[The problem] Each record below must be written out again in exactly the same form.

[Bounding box prediction data]
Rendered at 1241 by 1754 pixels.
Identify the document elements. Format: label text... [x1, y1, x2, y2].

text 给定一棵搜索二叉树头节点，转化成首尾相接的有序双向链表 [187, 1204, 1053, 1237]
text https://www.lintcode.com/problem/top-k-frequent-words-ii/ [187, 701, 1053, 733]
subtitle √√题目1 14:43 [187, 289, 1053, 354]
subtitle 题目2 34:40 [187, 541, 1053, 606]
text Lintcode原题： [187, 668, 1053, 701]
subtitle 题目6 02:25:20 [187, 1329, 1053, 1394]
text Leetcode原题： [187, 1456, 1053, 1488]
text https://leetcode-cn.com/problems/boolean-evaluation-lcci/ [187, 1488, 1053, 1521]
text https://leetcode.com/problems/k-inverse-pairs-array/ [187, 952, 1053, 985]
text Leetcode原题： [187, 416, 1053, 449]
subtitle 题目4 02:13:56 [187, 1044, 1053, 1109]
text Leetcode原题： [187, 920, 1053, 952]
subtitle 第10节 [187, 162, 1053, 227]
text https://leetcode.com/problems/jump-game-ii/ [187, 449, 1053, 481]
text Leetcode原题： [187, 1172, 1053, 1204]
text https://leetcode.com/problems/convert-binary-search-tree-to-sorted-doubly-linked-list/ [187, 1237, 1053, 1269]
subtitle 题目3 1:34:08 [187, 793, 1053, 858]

[Solution to the exercise]
Rendered at 1241 by 1754 pixels.
Identify the document elements. Format: label text... [x1, y1, x2, y2].

text 给定一棵搜索二叉树头节点，转化成首尾相接的有序双向链表 [187, 1204, 1053, 1237]
text https://www.lintcode.com/problem/top-k-frequent-words-ii/ [187, 701, 1053, 733]
subtitle √√题目1 14:43 [187, 289, 1053, 354]
subtitle 题目2 34:40 [187, 541, 1053, 606]
text Lintcode原题： [187, 668, 1053, 701]
subtitle 题目6 02:25:20 [187, 1329, 1053, 1394]
text Leetcode原题： [187, 1456, 1053, 1488]
text https://leetcode-cn.com/problems/boolean-evaluation-lcci/ [187, 1488, 1053, 1521]
text https://leetcode.com/problems/k-inverse-pairs-array/ [187, 952, 1053, 985]
text Leetcode原题： [187, 416, 1053, 449]
subtitle 题目4 02:13:56 [187, 1044, 1053, 1109]
text Leetcode原题： [187, 920, 1053, 952]
subtitle 第10节 [187, 162, 1053, 227]
text https://leetcode.com/problems/jump-game-ii/ [187, 449, 1053, 481]
text Leetcode原题： [187, 1172, 1053, 1204]
text https://leetcode.com/problems/convert-binary-search-tree-to-sorted-doubly-linked-list/ [187, 1237, 1053, 1269]
subtitle 题目3 1:34:08 [187, 793, 1053, 858]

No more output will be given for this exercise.